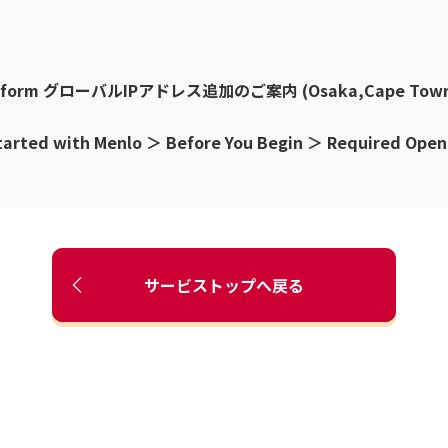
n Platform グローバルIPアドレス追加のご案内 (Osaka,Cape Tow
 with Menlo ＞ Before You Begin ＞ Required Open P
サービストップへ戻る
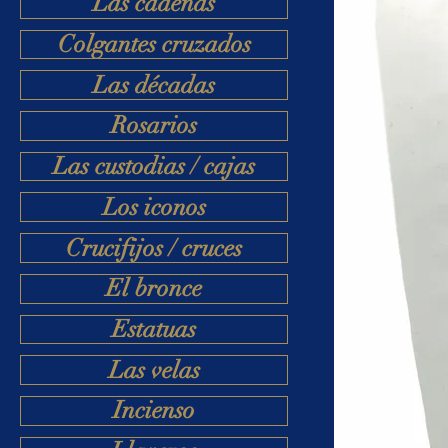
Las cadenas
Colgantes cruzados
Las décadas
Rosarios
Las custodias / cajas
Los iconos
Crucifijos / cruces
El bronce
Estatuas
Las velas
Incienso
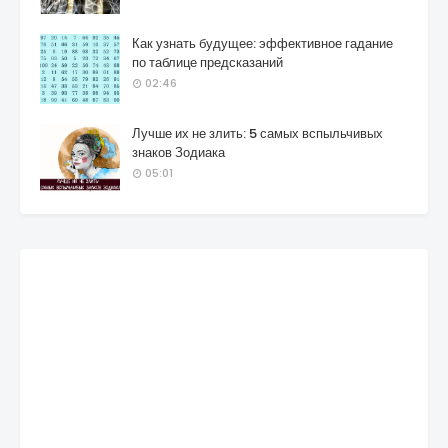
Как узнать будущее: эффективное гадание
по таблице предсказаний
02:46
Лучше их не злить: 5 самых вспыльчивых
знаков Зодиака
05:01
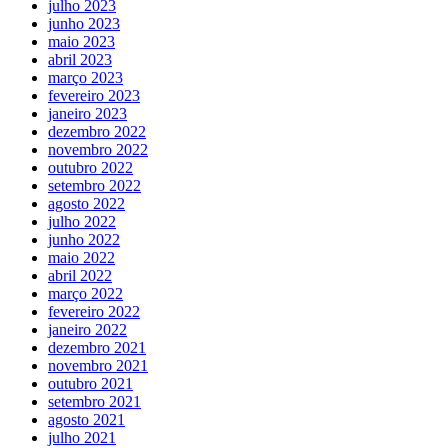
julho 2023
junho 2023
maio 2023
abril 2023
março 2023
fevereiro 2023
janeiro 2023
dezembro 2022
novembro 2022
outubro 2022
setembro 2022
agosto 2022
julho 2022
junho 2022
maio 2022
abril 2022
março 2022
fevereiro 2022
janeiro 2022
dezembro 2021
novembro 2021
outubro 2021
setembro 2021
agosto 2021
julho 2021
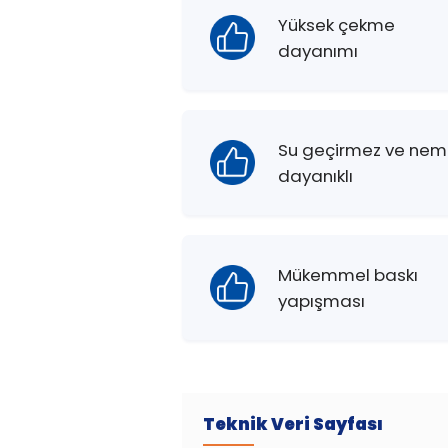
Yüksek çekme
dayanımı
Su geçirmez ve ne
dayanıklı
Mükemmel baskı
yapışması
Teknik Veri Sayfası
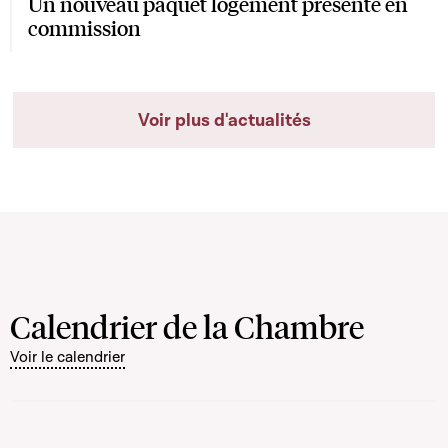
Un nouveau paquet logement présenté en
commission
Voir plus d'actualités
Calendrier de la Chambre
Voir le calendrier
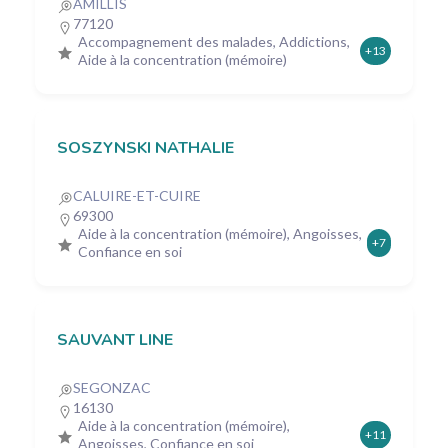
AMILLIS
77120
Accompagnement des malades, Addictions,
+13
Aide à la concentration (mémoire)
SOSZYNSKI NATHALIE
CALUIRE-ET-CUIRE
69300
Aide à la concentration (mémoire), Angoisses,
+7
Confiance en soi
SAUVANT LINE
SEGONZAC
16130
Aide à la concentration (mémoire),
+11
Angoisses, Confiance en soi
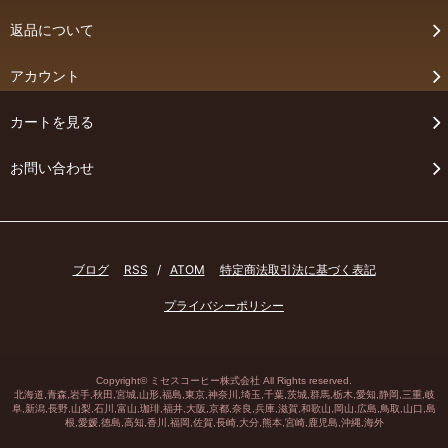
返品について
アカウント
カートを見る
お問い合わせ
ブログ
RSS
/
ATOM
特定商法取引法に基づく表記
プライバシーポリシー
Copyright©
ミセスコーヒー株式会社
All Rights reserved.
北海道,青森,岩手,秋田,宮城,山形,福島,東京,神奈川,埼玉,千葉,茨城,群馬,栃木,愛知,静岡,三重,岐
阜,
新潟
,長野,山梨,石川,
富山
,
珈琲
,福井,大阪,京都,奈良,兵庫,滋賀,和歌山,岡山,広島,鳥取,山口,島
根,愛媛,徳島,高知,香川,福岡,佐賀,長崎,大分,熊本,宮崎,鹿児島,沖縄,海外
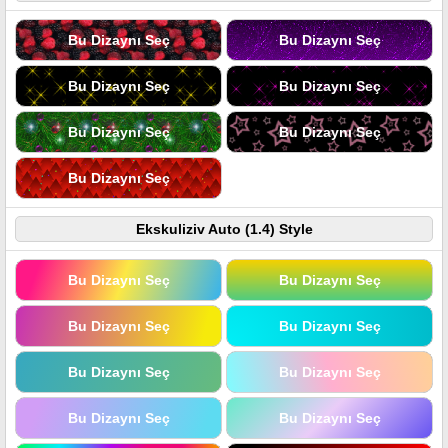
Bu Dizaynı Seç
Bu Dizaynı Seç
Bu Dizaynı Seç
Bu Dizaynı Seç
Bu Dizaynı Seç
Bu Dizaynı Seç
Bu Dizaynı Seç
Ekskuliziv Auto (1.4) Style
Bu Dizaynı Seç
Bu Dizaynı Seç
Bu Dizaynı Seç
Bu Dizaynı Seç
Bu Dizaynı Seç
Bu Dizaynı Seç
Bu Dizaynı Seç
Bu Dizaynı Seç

======

**Assignment:** Go to the line above holding "novembro 2021", then copy exactly each line down to and including the one holding "Calendrier de la Chambre", leaving pictures out.

**Result of the task:**
novembro 2021
outubro 2021
setembro 2021
agosto 2021
julho 2021
Yüksek çekme
dayanımı
Su geçirmez ve ne
dayanıklı
Mükemmel baskı
yapışması
Teknik Veri Sayfası
Un nouveau paquet logement présenté en
commission
Voir plus d'actualités
Calendrier de la Chambre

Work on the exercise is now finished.